- **What the exercise asks**: The data below should be transcribed in full, with no picture included.

Per-instance keypoint data:
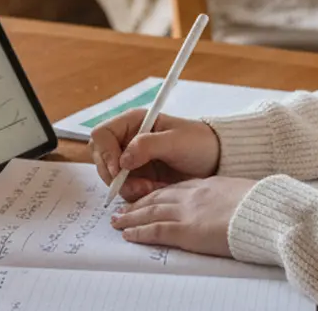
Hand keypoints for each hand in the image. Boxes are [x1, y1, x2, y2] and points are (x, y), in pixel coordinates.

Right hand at [89, 108, 220, 201]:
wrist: (216, 161)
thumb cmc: (199, 143)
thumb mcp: (176, 141)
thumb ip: (147, 145)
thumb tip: (122, 160)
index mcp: (133, 122)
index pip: (102, 135)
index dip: (105, 153)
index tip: (119, 169)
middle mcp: (127, 140)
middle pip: (101, 160)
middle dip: (117, 177)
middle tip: (140, 186)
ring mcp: (131, 160)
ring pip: (111, 179)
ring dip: (129, 188)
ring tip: (153, 188)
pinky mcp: (138, 177)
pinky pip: (125, 190)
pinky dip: (137, 194)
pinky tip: (156, 190)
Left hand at [109, 176, 255, 257]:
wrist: (267, 212)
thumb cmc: (264, 206)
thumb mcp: (246, 194)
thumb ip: (233, 198)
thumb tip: (235, 204)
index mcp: (210, 185)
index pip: (177, 188)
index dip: (159, 192)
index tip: (148, 195)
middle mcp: (194, 195)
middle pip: (159, 197)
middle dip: (139, 202)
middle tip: (123, 207)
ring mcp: (188, 211)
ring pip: (151, 211)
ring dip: (131, 216)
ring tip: (117, 220)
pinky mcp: (187, 230)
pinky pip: (156, 230)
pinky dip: (139, 231)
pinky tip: (128, 234)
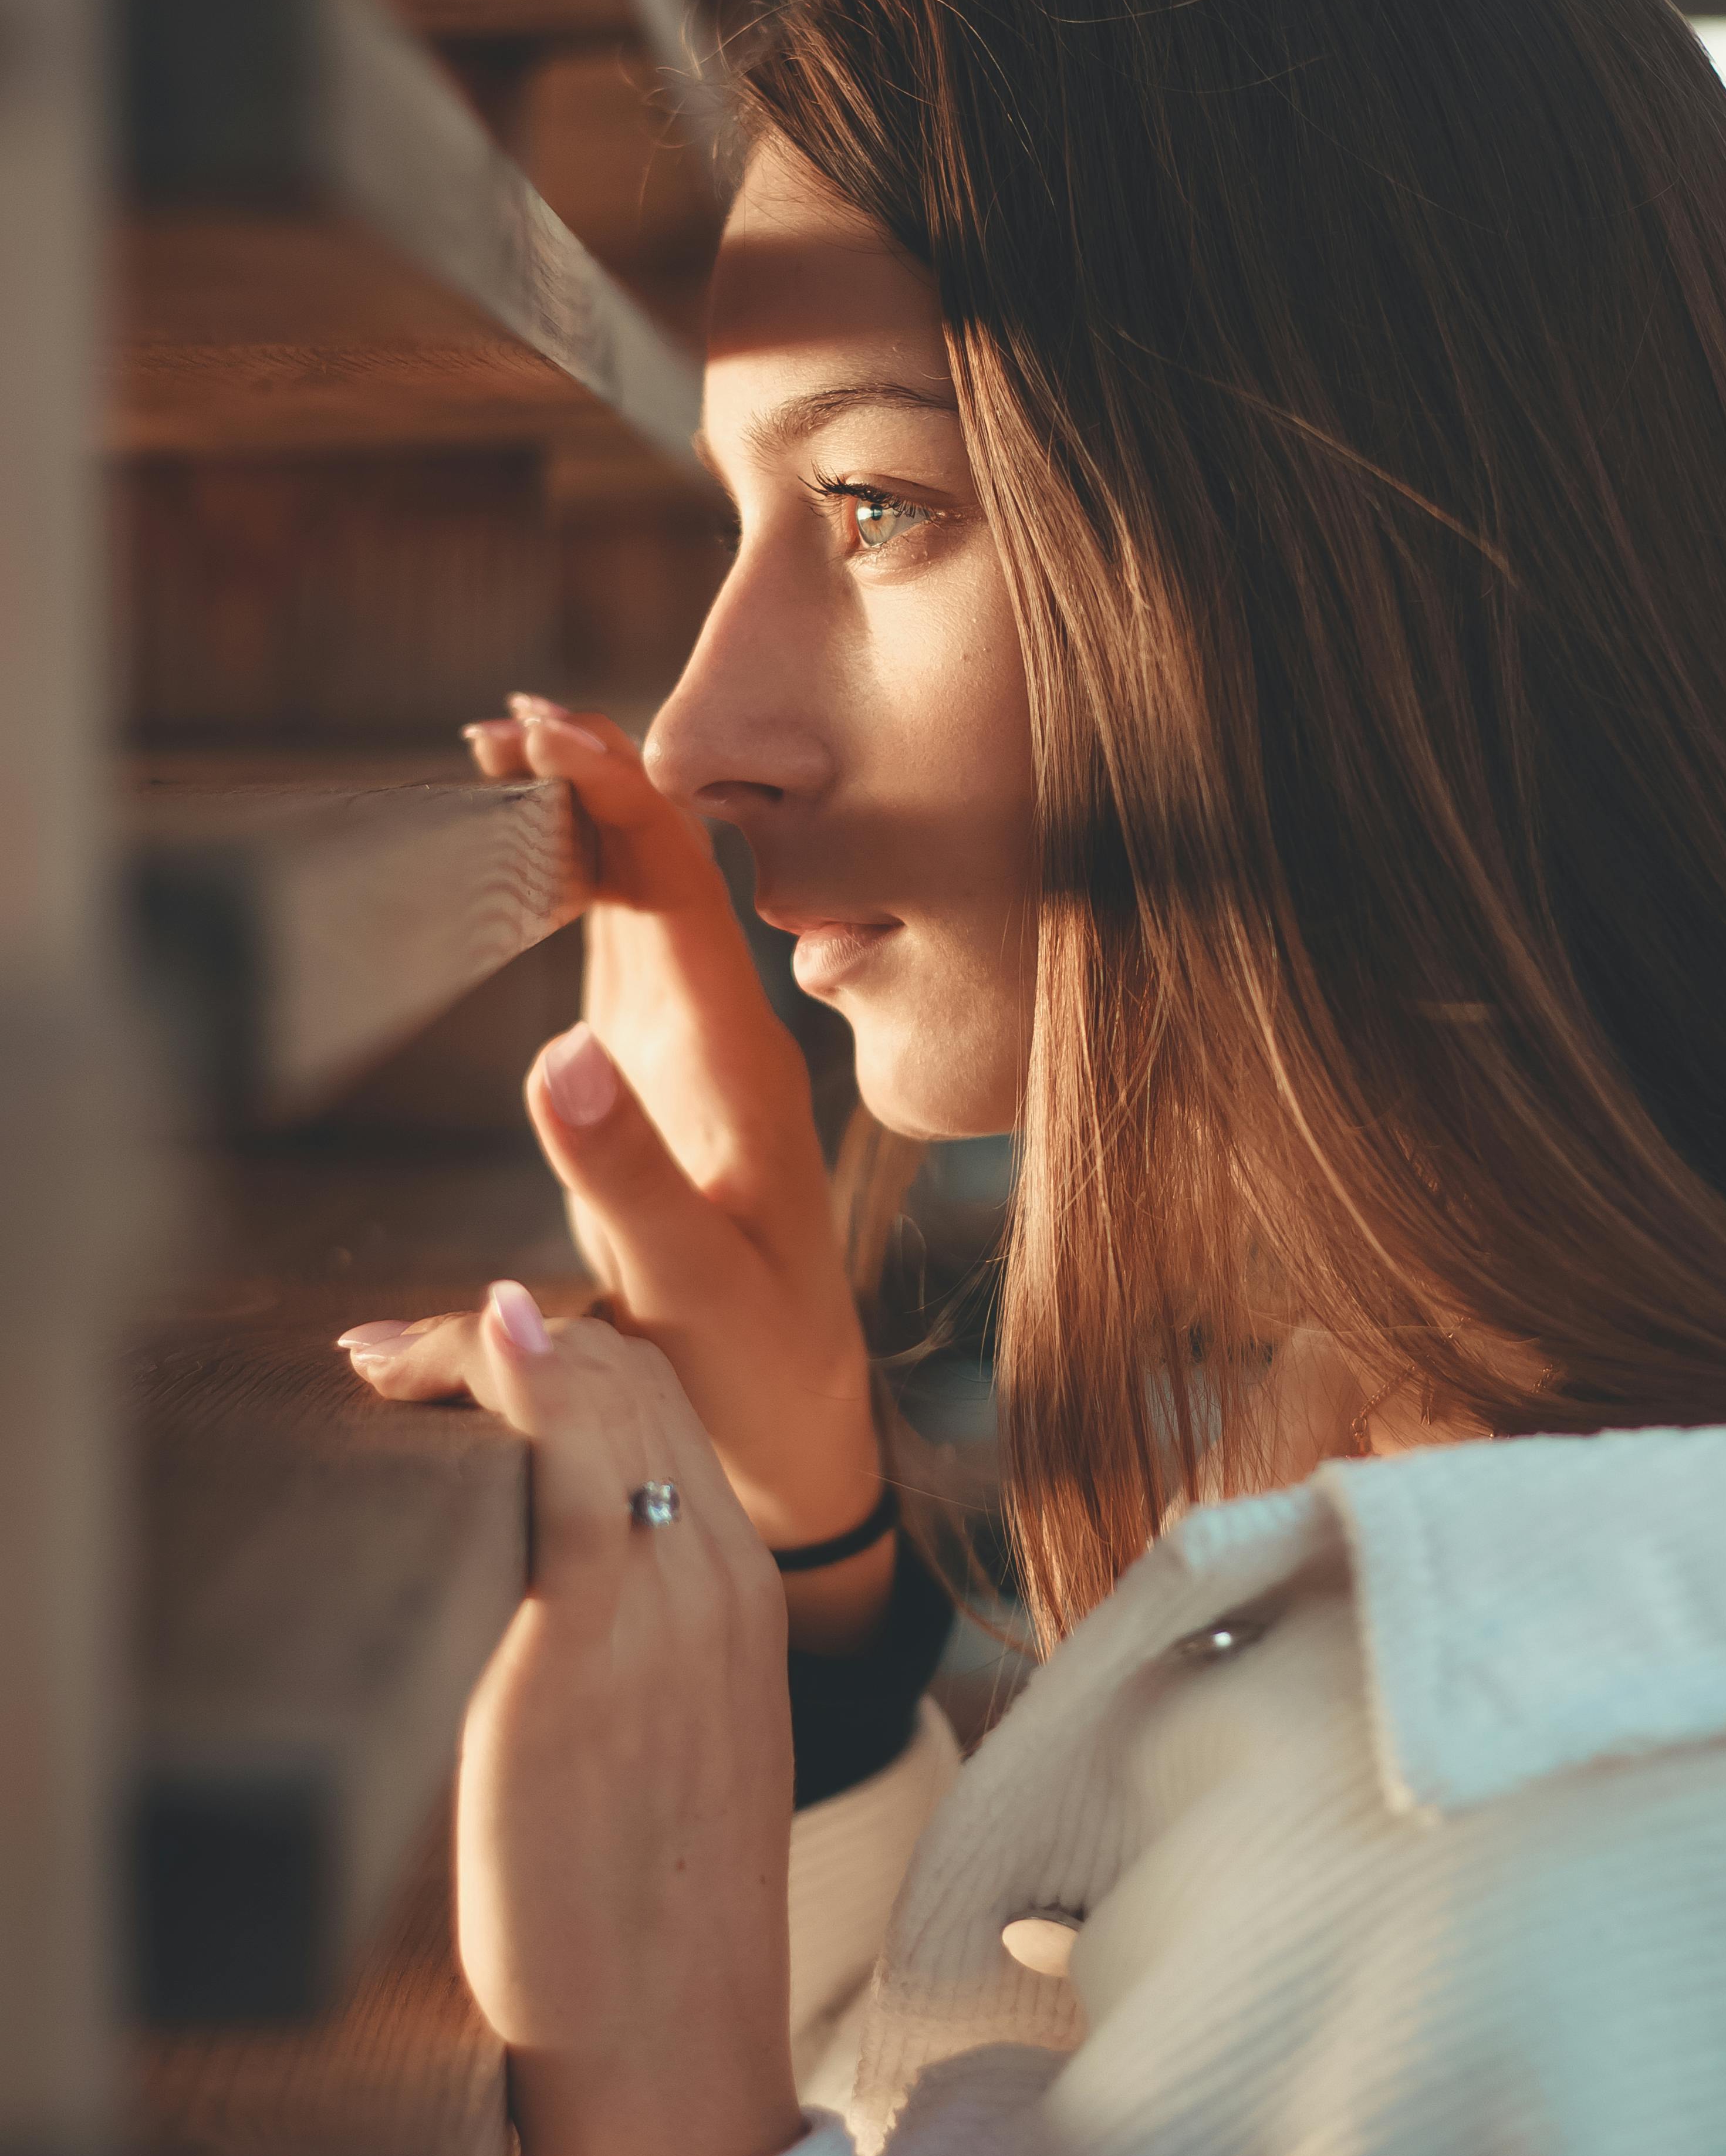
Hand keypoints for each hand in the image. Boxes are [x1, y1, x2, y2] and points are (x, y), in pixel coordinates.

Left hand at [381, 1284, 804, 2155]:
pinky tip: (467, 1354)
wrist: (671, 2048)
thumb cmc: (649, 1922)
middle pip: (627, 1374)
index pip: (661, 1403)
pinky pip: (566, 1468)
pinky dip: (516, 1387)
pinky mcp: (584, 1650)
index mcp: (745, 1594)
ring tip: (382, 1366)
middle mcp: (718, 1576)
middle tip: (390, 1358)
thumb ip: (638, 1648)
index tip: (457, 1358)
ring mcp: (664, 1606)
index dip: (555, 1354)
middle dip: (502, 1337)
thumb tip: (550, 1595)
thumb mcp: (673, 1749)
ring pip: (598, 1395)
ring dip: (478, 1353)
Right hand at [454, 697, 891, 1646]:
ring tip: (505, 759)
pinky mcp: (660, 1091)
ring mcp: (692, 1059)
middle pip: (659, 869)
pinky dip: (575, 891)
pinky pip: (621, 958)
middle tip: (499, 720)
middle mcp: (722, 1038)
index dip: (611, 794)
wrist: (796, 1435)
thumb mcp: (686, 1283)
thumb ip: (623, 1174)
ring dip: (580, 823)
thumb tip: (557, 1052)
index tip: (539, 722)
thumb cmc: (752, 1367)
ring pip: (640, 903)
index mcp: (735, 1063)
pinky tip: (532, 870)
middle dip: (588, 778)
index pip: (676, 889)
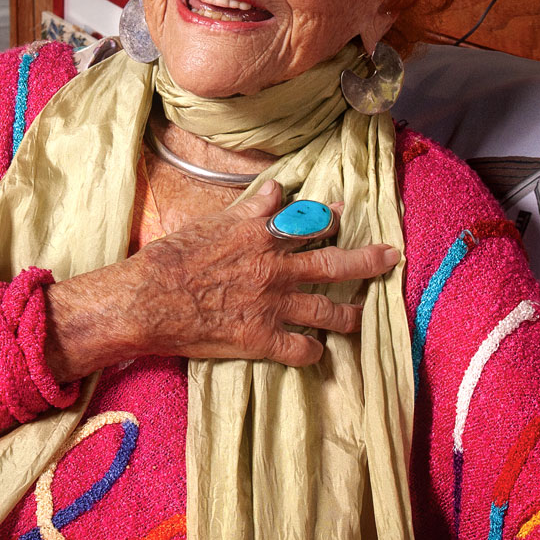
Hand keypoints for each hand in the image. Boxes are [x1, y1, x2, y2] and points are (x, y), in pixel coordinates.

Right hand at [44, 179, 400, 381]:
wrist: (148, 300)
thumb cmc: (174, 257)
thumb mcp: (213, 220)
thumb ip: (251, 207)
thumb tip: (279, 188)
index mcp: (264, 236)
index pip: (313, 224)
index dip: (332, 220)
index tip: (344, 218)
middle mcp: (276, 270)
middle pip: (334, 264)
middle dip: (368, 261)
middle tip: (391, 258)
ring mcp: (272, 307)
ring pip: (327, 312)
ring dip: (348, 314)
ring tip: (358, 316)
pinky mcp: (261, 340)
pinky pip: (301, 349)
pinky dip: (314, 351)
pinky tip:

- **Reply to the task**:
Hand keypoints for each hand in the image. Boxes are [x1, y1, x2, y2] and points are (x, y), in pixel coordinates.

Right hand at [89, 108, 220, 201]:
wrist: (216, 161)
thumb cmc: (199, 143)
thumb mcp: (176, 141)
thumb ip: (147, 145)
thumb tip: (122, 160)
index mcp: (133, 122)
index pip: (102, 135)
index dip: (105, 153)
index tip: (119, 169)
middle mcp: (127, 140)
middle pip: (101, 160)
middle dip: (117, 177)
middle tip: (140, 186)
ring mcp: (131, 160)
ring pip: (111, 179)
ring dip: (129, 188)
ring tip: (153, 188)
pinky mcp: (138, 177)
pinky pip: (125, 190)
pinky dip: (137, 194)
pinky tip: (156, 190)
Left hand at [109, 176, 255, 257]:
wrist: (267, 212)
thumb cmc: (264, 206)
thumb mcp: (246, 194)
thumb ip: (233, 198)
thumb tip: (235, 204)
index mcp: (210, 185)
index pip: (177, 188)
index dip: (159, 192)
index tip: (148, 195)
middle mcp: (194, 195)
middle pip: (159, 197)
middle dip: (139, 202)
middle tip: (123, 207)
ring mcp: (188, 211)
ring pip: (151, 211)
ring dip: (131, 216)
ring tip: (117, 220)
pinky mcp: (187, 230)
pinky pip: (156, 230)
pinky dip: (139, 231)
pinky tip: (128, 234)
Hand keypoints for each hand in the image. Boxes are [x1, y1, x2, y2] and points are (x, y), in pixel coordinates.

Left hand at [381, 1284, 804, 2155]:
pinky tip: (467, 1354)
wrist: (671, 2048)
thumb cmc: (649, 1922)
middle pip: (627, 1374)
index pip: (661, 1403)
pinky pip: (566, 1468)
pinky dip: (516, 1387)
pinky mcp: (584, 1650)
index mcp: (745, 1594)
ring tip: (382, 1366)
middle mcp: (718, 1576)
middle tip: (390, 1358)
thumb ip: (638, 1648)
index tip: (457, 1358)
ring mcp: (664, 1606)
index dip: (555, 1354)
middle dip: (502, 1337)
thumb tip: (550, 1595)
thumb mcp: (673, 1749)
ring pip: (598, 1395)
ring dip: (478, 1353)
Right hand at [454, 697, 891, 1646]:
ring tip: (505, 759)
pinky mcp: (660, 1091)
ring mcp: (692, 1059)
middle pip: (659, 869)
pinky dip: (575, 891)
pinky pip: (621, 958)
middle tip: (499, 720)
middle mcp: (722, 1038)
index dip: (611, 794)
wrist: (796, 1435)
thumb mcp: (686, 1283)
thumb ip: (623, 1174)
ring dip: (580, 823)
thumb tip: (557, 1052)
index tip: (539, 722)
thumb cmc: (752, 1367)
ring pip: (640, 903)
index mcp: (735, 1063)
pinky tip: (532, 870)
middle dip: (588, 778)
index pip: (676, 889)
Hand keypoints for each hand in the image. Boxes are [x1, y1, x2, y2] and points are (x, y), in pixel coordinates.

Right hand at [44, 179, 400, 381]:
wrist: (148, 300)
thumb cmc: (174, 257)
thumb mcp: (213, 220)
thumb ip: (251, 207)
thumb tip: (279, 188)
index mcp: (264, 236)
index pip: (313, 224)
index dip: (332, 220)
index tip: (344, 218)
middle mcp: (276, 270)
middle pip: (334, 264)
middle dip: (368, 261)
middle tip: (391, 258)
ring mcp: (272, 307)
ring pip: (327, 312)
ring dip: (348, 314)
ring tip: (358, 316)
pinky mcp: (261, 340)
pinky pip: (301, 349)
pinky dip: (314, 351)
pinky tip:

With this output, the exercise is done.